PROBLEM:
Take the entries below and print only the lines from the one with "thumb mcp: (361, 741)" through the one with "wrist: (422, 880)", exactly as they stand, both ends included.

LISTED ENTRIES:
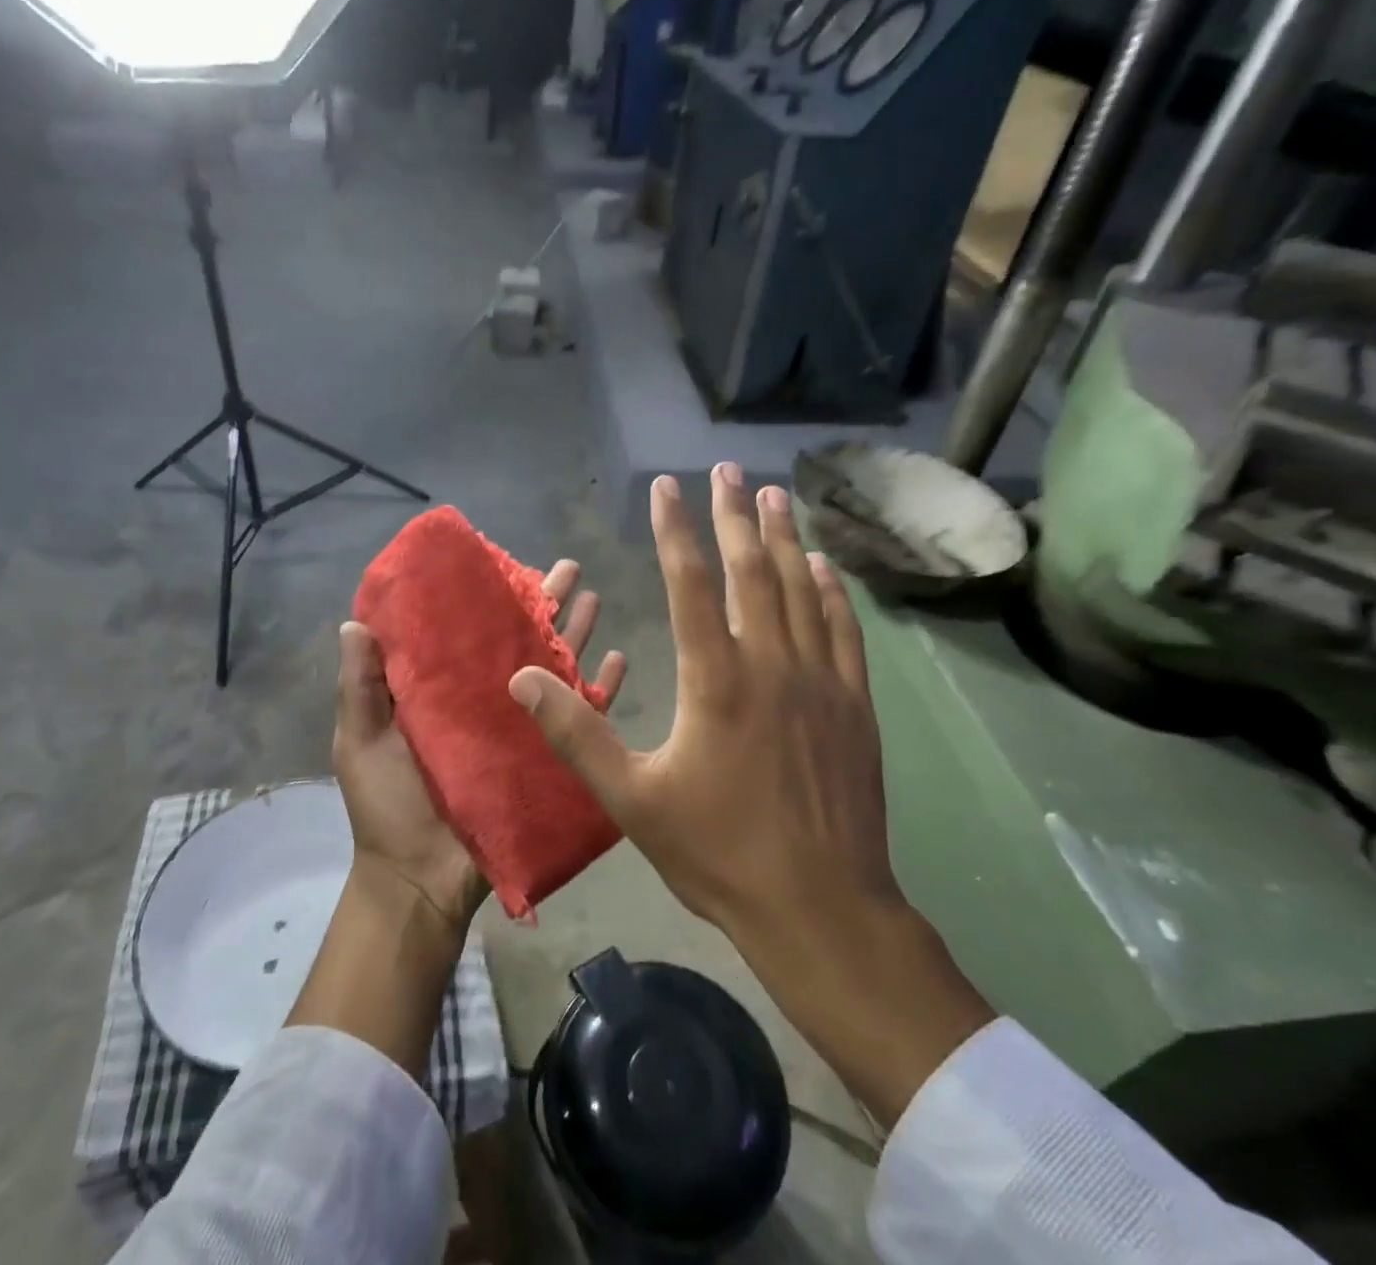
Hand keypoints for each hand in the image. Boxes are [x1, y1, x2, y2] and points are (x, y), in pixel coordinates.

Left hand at [333, 559, 626, 934]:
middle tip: (568, 568)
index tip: (504, 563)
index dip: (486, 598)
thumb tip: (353, 622)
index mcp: (444, 691)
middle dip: (544, 604)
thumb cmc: (388, 807)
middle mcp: (486, 699)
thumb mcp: (361, 741)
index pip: (469, 632)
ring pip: (555, 669)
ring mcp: (520, 728)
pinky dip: (602, 691)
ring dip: (575, 634)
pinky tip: (619, 659)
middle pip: (520, 641)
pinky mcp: (547, 759)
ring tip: (594, 598)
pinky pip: (580, 719)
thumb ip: (360, 686)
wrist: (422, 880)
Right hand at [508, 464, 991, 1125]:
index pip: (692, 583)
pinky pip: (842, 631)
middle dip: (735, 514)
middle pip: (751, 571)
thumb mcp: (631, 801)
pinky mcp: (854, 706)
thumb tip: (522, 680)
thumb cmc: (719, 853)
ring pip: (800, 590)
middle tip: (728, 468)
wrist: (821, 908)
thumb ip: (574, 735)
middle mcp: (771, 665)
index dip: (676, 530)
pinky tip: (823, 566)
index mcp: (715, 681)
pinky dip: (830, 591)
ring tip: (775, 494)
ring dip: (784, 538)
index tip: (668, 485)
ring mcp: (820, 682)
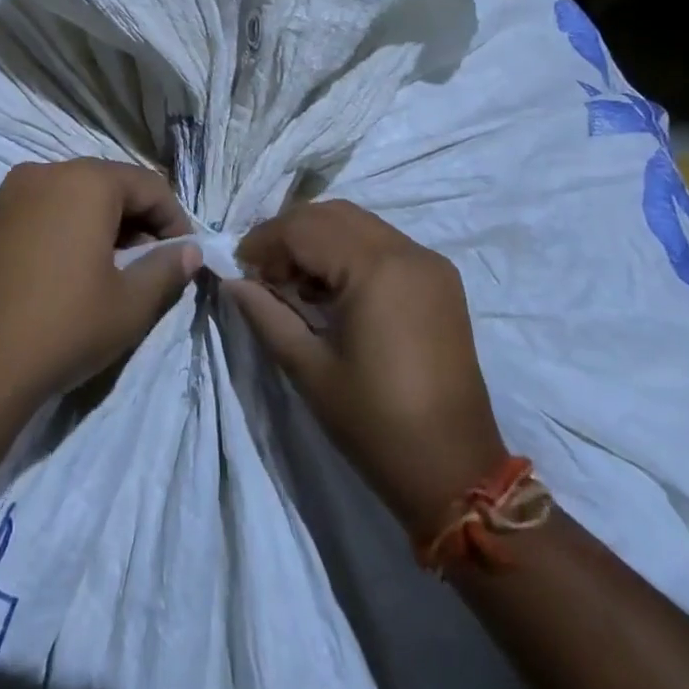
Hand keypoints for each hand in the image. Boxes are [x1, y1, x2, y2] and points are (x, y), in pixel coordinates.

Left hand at [0, 159, 202, 408]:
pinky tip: (66, 269)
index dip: (174, 219)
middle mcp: (45, 172)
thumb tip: (189, 251)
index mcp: (85, 181)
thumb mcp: (131, 304)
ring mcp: (9, 193)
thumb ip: (167, 269)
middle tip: (150, 263)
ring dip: (99, 222)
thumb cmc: (65, 326)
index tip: (183, 256)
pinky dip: (63, 227)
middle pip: (107, 184)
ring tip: (109, 268)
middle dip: (136, 219)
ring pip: (71, 195)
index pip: (148, 185)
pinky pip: (39, 210)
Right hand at [224, 200, 506, 534]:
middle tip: (264, 271)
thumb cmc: (376, 425)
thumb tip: (232, 281)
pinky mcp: (440, 278)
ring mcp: (429, 262)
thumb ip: (266, 315)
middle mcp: (406, 251)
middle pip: (331, 214)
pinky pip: (382, 242)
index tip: (239, 266)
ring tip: (294, 280)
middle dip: (289, 234)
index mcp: (376, 269)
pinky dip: (348, 249)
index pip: (304, 228)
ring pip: (357, 222)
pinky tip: (331, 287)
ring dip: (318, 238)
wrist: (457, 474)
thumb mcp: (309, 369)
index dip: (264, 241)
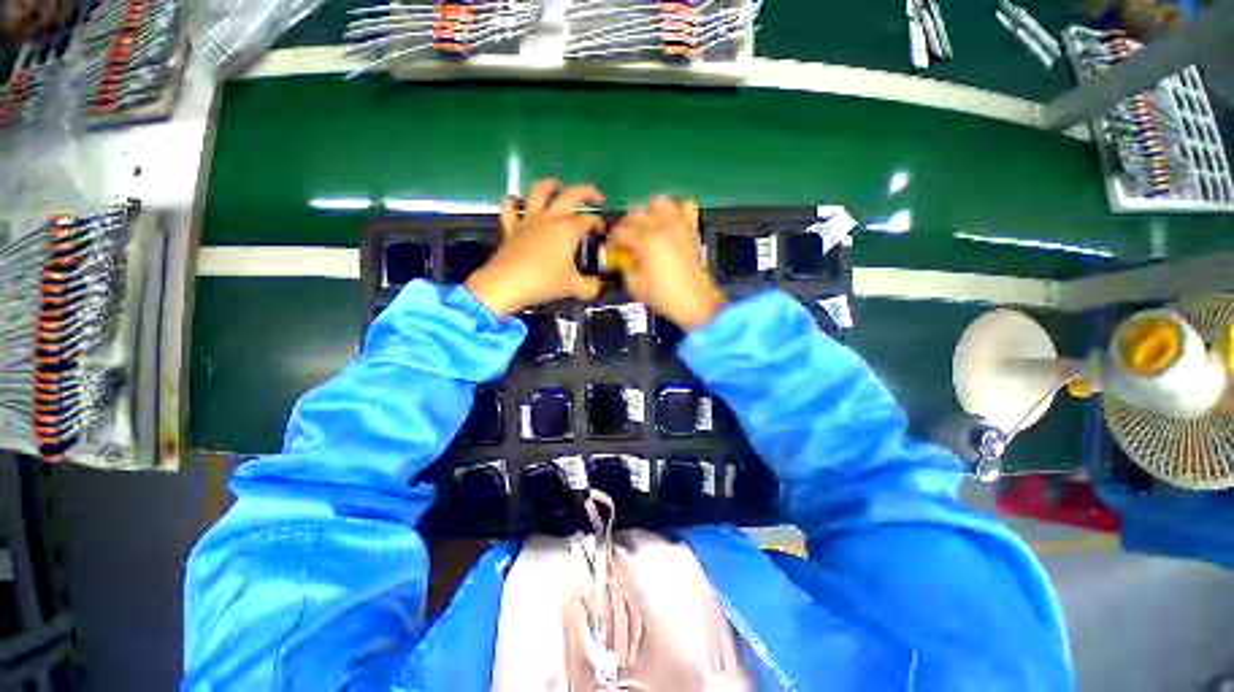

RESPONSE TO THE TASK:
thumb mcp: (361, 741)
index pip: (469, 632)
ring pip: (555, 669)
ring mcp: (520, 728)
pinky dip: (602, 691)
ring dip: (575, 634)
pinky tip: (619, 659)
middle pip: (520, 641)
pinky mcp: (547, 759)
ring tip: (594, 598)
pinky pip: (580, 719)
thumb ip: (360, 686)
wrist: (422, 880)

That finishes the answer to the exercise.